=== Begin Enclosure ===
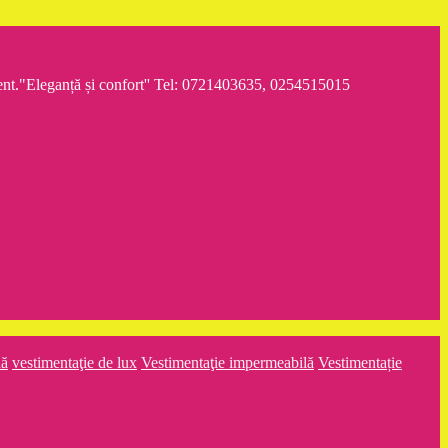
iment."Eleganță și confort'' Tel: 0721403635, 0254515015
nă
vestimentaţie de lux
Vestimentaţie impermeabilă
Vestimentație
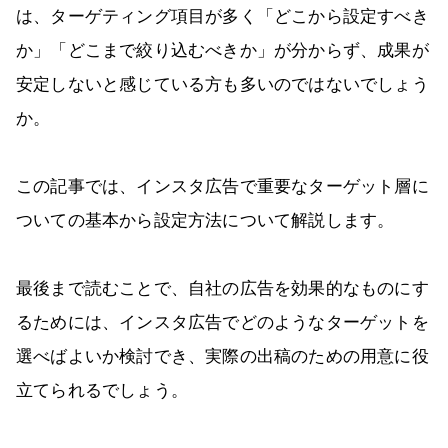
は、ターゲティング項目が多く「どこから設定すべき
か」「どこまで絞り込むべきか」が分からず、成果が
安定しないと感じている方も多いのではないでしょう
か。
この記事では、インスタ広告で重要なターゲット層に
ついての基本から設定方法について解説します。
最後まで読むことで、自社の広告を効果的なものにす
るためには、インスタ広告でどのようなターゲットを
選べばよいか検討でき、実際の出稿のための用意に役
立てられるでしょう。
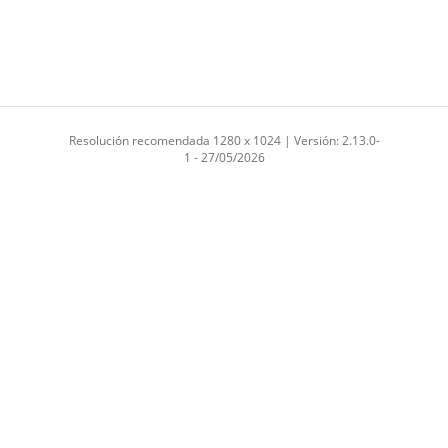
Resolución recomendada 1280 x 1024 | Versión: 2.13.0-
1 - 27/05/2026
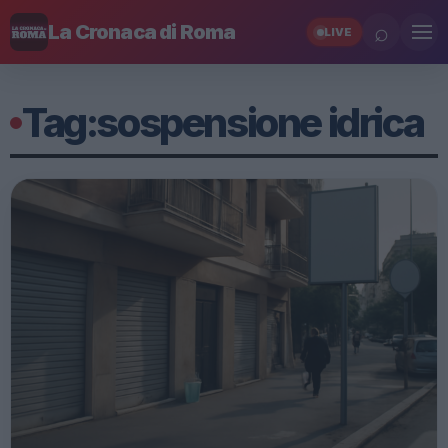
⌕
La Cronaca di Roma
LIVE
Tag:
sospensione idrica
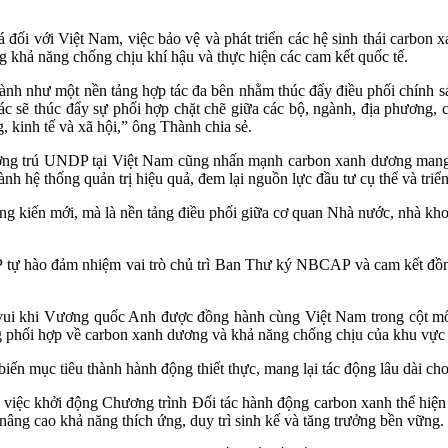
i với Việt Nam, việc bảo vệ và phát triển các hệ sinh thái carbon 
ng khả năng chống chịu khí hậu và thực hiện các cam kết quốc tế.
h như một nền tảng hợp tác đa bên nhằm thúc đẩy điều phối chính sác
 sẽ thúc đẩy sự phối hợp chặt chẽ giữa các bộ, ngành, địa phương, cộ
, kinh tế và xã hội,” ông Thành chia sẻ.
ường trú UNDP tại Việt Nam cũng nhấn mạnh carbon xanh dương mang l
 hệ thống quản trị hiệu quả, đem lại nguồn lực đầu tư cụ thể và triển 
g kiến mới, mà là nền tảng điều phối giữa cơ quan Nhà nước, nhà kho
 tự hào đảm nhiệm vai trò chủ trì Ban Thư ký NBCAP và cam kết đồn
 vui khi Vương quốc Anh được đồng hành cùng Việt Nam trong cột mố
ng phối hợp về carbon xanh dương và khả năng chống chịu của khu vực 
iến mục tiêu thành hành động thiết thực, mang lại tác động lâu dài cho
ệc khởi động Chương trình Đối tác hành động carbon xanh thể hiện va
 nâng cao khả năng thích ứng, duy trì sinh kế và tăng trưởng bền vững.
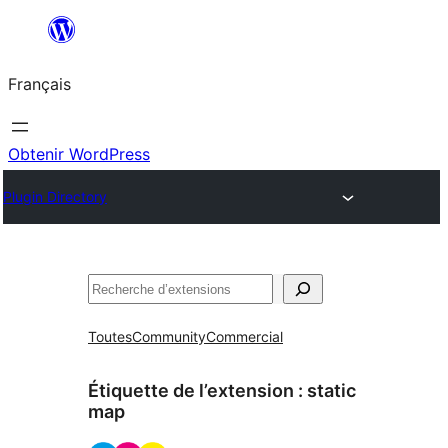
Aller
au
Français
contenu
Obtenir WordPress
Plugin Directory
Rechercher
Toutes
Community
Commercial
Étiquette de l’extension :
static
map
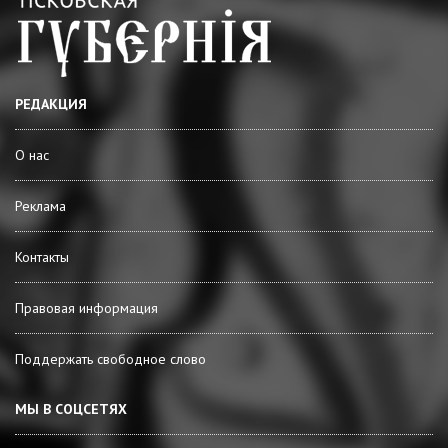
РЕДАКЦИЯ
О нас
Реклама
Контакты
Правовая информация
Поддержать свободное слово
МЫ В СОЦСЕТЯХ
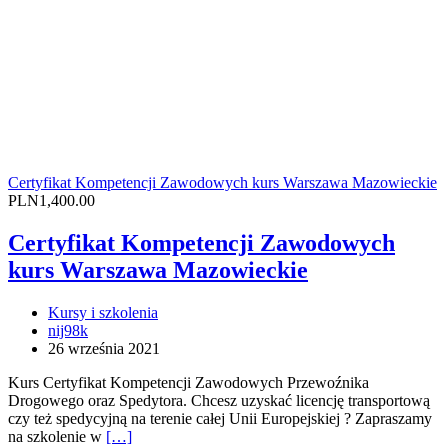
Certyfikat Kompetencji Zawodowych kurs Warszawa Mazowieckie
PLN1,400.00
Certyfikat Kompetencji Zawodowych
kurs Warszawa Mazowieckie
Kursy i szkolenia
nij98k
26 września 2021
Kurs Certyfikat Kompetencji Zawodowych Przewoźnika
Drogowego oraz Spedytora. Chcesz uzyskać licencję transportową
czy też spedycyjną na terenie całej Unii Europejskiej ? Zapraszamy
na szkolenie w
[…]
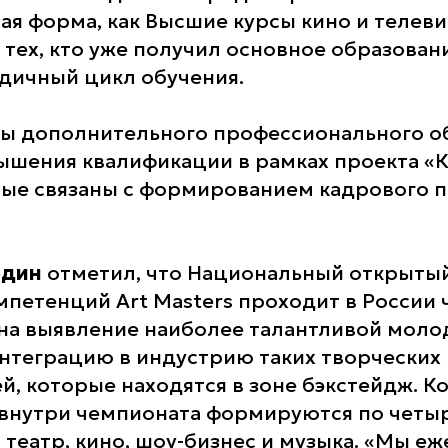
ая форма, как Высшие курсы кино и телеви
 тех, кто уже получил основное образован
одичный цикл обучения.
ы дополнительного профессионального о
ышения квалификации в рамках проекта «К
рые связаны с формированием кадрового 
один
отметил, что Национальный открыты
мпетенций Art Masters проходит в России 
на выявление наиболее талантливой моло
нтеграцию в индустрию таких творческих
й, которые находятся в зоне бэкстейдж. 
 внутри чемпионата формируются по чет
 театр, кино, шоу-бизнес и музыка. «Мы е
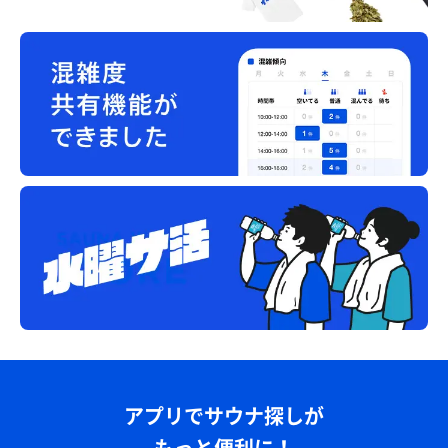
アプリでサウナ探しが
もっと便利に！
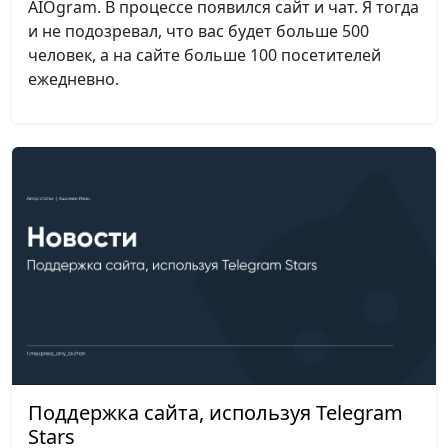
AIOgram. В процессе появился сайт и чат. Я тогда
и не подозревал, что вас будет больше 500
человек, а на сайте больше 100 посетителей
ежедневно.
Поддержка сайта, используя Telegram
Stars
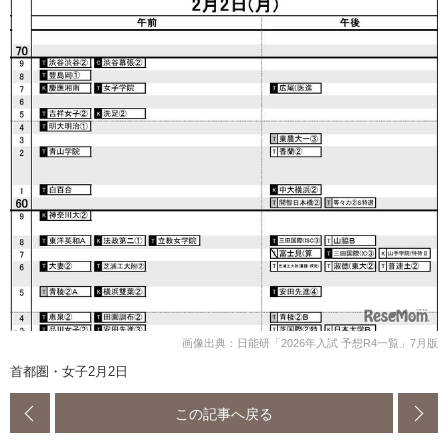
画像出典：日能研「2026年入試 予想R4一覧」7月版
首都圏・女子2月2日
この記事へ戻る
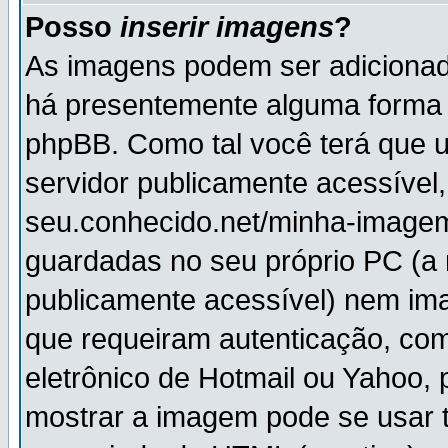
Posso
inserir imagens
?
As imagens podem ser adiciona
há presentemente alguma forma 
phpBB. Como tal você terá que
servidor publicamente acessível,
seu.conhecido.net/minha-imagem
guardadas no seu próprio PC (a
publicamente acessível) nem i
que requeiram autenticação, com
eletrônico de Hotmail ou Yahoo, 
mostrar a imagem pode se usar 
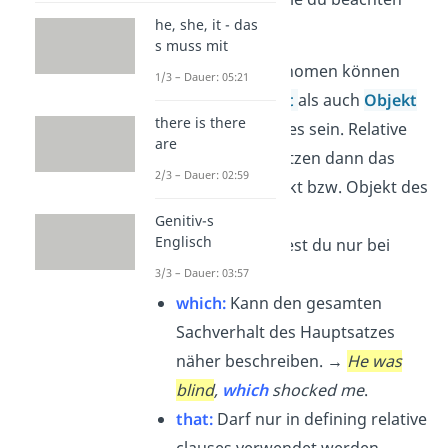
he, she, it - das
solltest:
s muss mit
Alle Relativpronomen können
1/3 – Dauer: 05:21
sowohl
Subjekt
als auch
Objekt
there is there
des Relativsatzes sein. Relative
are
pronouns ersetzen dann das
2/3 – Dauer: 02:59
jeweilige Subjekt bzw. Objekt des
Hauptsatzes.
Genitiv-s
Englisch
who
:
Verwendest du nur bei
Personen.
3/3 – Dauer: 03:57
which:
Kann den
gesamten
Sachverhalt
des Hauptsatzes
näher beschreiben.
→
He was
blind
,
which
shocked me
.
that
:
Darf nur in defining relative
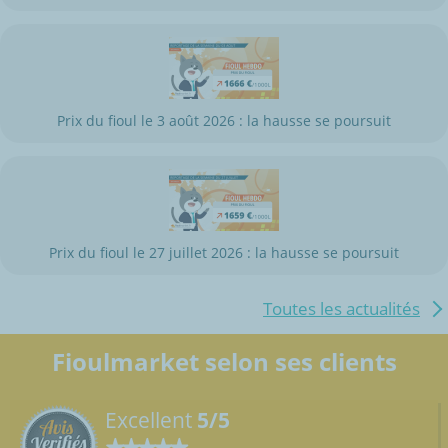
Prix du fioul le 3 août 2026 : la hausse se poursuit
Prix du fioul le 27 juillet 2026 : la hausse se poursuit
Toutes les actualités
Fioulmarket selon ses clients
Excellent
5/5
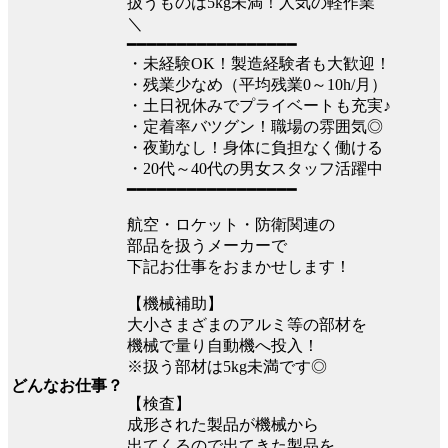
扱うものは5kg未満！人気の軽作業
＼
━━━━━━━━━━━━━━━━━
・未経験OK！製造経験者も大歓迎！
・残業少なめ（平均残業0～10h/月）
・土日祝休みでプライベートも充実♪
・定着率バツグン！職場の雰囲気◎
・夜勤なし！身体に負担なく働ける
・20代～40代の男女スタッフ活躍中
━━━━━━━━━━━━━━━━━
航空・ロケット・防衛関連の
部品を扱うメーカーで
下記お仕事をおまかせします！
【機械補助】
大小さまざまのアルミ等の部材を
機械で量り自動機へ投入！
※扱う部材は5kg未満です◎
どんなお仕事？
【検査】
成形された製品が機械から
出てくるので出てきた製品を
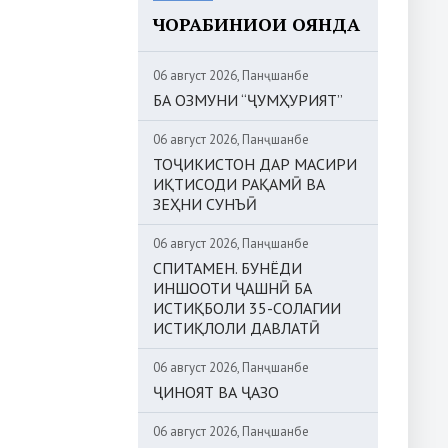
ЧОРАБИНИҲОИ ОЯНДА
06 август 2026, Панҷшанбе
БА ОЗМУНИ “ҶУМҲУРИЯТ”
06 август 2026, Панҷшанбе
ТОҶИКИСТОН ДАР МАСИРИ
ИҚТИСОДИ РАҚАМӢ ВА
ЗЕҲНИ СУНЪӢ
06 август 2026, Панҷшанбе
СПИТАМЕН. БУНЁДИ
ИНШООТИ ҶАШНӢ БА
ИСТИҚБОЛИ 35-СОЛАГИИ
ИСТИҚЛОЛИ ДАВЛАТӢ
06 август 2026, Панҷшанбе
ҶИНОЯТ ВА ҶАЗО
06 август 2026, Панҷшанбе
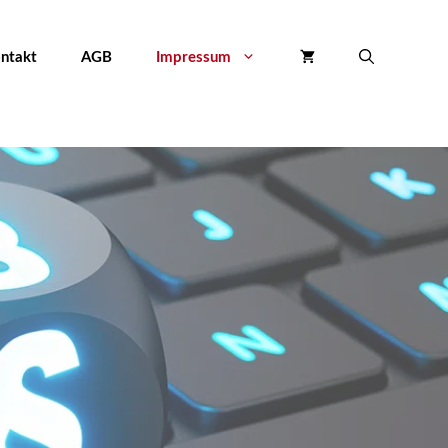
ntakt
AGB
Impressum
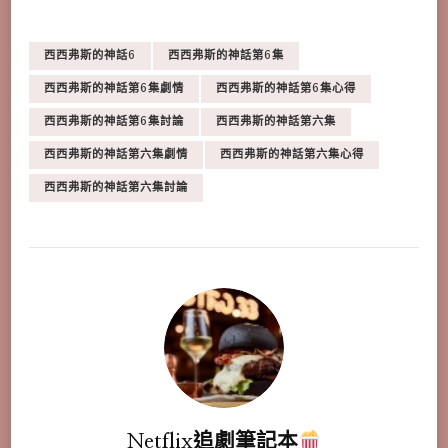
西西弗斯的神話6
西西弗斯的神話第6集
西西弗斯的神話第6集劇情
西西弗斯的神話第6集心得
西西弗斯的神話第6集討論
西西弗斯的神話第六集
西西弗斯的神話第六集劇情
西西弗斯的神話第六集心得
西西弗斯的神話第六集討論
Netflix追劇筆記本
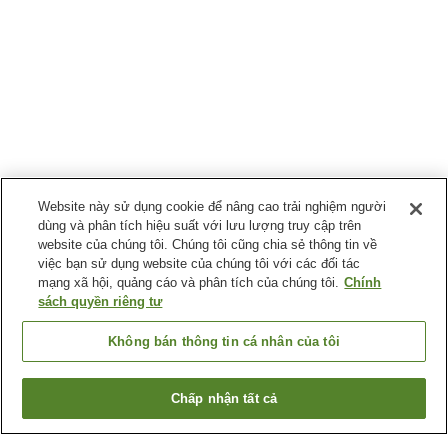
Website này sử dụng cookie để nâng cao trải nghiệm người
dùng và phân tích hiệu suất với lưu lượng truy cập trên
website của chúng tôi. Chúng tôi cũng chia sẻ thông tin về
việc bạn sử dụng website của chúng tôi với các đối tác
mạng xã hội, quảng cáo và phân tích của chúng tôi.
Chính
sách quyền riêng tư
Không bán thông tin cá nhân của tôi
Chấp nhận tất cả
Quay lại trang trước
=== End Enclosure ===
> DIRECTIONS FOR THIS TASK: Count how many lines in the items contain the string "thông", with case counting, and reply with only that number.

> ANSWER TO THE PROBLEM: 2